Teaching

Courses

The following are courses that I have taught or have been a co-instructor. Those in italics were courses that I co-taught or guest lectured.

  • AerE 160 - Aerospace Engineering Problems With Computer Applications Laboratory
  • AerE 161 - Numerical, Graphical, and Laboratory Techniques for Aerospace Engineering
  • AerE 265 - Scientific Ballooning Engineering and Operations
  • AerE 290A - Private Pilot Ground School
  • AerE 290B - Instrument Ground School
  • AerE 461 - Modern Design Methodology with Aerospace Applications
  • AerE 462 - Design of Aerospace Systems
  • AerE 464 - Spacecraft Systems
  • E E 518 - Microwave Remote Sensing
  • CprE 584 - Modeling and Techniques for Embedded Systems
  • AerE 361 - Computational Techniques for Aerospace Design
  • AerE 294 - Make to Innovate I
  • AerE 494 - Make to Innovate II

The following is my current teaching load

  • AerE 361 - Computational Techniques for Aerospace Design
  • AerE 294 - Make to Innovate I
  • AerE 494 - Make to Innovate II

Teaching Philosophy

Our goal as teachers is to impart our knowledge to our students to better prepare them for the challenges they will face as future engineers.  There are many ways this can be accomplished and many papers that cover a multitude of pedagogies that can be used.
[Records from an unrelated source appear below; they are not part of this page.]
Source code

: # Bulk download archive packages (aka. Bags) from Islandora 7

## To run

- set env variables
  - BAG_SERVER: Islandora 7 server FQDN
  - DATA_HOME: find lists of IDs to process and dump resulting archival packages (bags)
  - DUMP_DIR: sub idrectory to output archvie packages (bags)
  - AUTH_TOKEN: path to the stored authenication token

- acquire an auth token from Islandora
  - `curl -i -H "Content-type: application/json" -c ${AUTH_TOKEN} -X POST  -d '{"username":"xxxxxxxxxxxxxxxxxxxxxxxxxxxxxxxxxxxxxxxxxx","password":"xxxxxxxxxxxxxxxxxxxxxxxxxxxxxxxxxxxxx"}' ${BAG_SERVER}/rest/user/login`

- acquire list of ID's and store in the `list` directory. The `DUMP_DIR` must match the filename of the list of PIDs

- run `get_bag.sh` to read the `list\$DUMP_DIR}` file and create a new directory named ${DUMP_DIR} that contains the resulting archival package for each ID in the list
But at the end of the day, the objective for our undergraduate students is to have learned the following four items:

  •     Master the basic engineering skills
  •     Have the ability to apply their knowledge
  •     Understand what it means to be an engineer
  •     Obtain the tools to continue learning beyond the classroom

As teachers, we succeed in this goal if our students obtain these skills and understand how to apply those skills to engineering problems.  I feel that if a student also acquires skills to continue learning beyond the University, they have truly mastered what it means to be an engineer.  Engineering is always in a state of change; only those who continue to learn new things in engineering, even beyond their college years, will have mastered it.  
To accomplish this, my concept of teaching believes in student engagement in the learning process.  The student must be engaged in the learning process and want to learn the materials.  On the other hand, the instructor must also be involved in the learning process.  Without engagement from both parties, authentic learning cannot happen.  When both parties are engaged in the learning process, both parties will benefit from the process.